Autre atout à valoriser dans une offre d’emploi : le transport. Pas seulement en proposant une voiture de fonction, mais aussi un leasing vélo ou un abonnement de train, par exemple. À Bruxelles, la question du logement n’est plus non plus à négliger. « Le coût du logement à Bruxelles devient également un problème majeur, surtout pour des jobs avec des salaires pas forcément élevés », précise Karsten De Clerck. « À Londres, les employeurs payent une prime pour les personnes qui logent en ville, prime qui peut être déplacée vers le transport en commun pour ceux qui habitent hors de la ville. »

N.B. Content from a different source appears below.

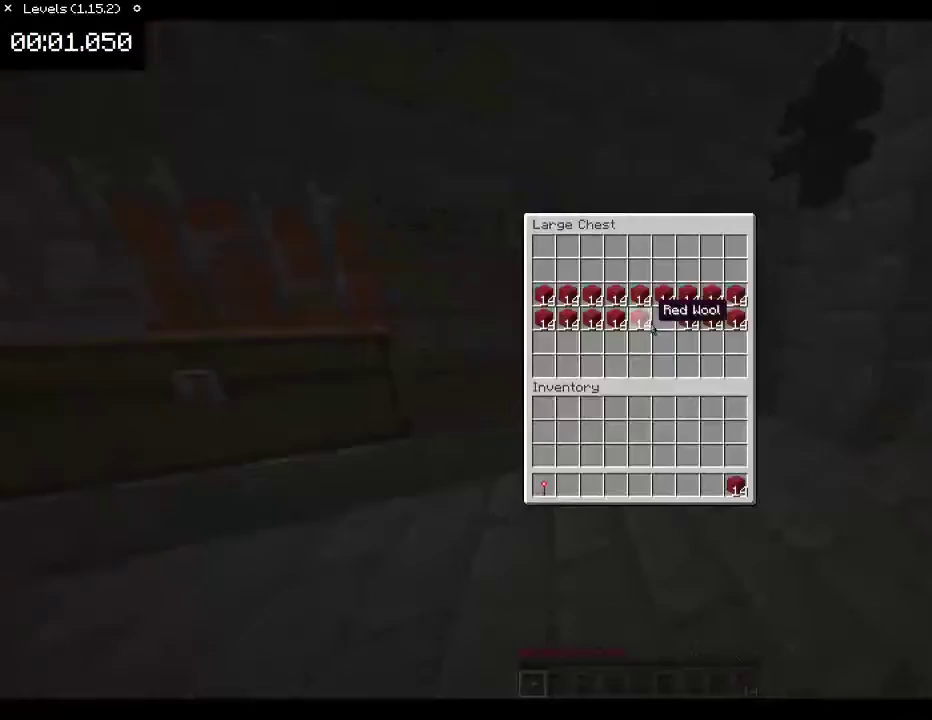
{"keys": [], "mouse": [], "events": [[33, "mouse_left", "up"], [67, "shift", "up"], [467, "escape", "down"], [500, "escape", "up"]]}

Il n’y a toutefois pas de recette toute faite pour trouver le bon candidat. Nos experts l’assurent : le bouche-à-oreille ou le réseautage n’ont pas perdu en efficacité, pas plus que l’appel à un cabinet de recrutement. « Les agences de recrutement auraient pu disparaître avec l’arrivée de LinkedIn et des autres réseaux sociaux, mais je constate l’inverse, car nous avons une vraie plus-value, essentiellement basée sur l’humain », affirme Grégory Renardy. Selon l’étude Tempo-Team déjà citée, l’une des solutions pour résorber la pénurie serait de voir si l’employé a le profil de l’entreprise plutôt que si le candidat correspond au poste ou à la fonction (37 % des répondants). Une autre solution serait, pour le recruteur, de se concentrer davantage sur les talents ou les compétences que sur le diplôme (35 % des répondants).

 

Des robots qui facilitent le recrutement

Il n’est pas rare qu’une offre d’emploi publiée sur internet génère plus de 500 candidatures, dont 80 % sont souvent peu pertinentes. Pour accélérer le traitement des candidatures, certains responsables RH s’aident désormais de robots. Il s’agit plus concrètement de programmes qui examinent les CV grâce à des algorithmes et qu’on appelle généralement OSC (Outil de Suivi de Candidature). Ces programmes analysent les CV et écartent ceux qui sont trop éloignés de la fonction, en se basant par exemple sur les diplômes ou les compétences. Ils notent les profils pour fournir un classement au responsable RH. Le recruteur peut ainsi accorder plus d’importance à un facteur en particulier. « Le futur du recrutement serait ainsi de combiner le ‘big data’ avec ces programmes », estime le professeur Michel Vertsraeten (ULB). « Une grande entreprise pourrait analyser des infos dans un CV et les croiser avec des informations reprises dans d’autres bases de données. Un type de hobby pourrait par exemple mettre en avant la qualité d’un candidat. » Attention toutefois : selon une étude récente menée par l’agence d’intérim Tempo-Team, plus d’une entreprise belge sur dix utiliserait des robots pour évaluer les lettres de candidature… mais la moitié des candidats désapprouveraient ce système.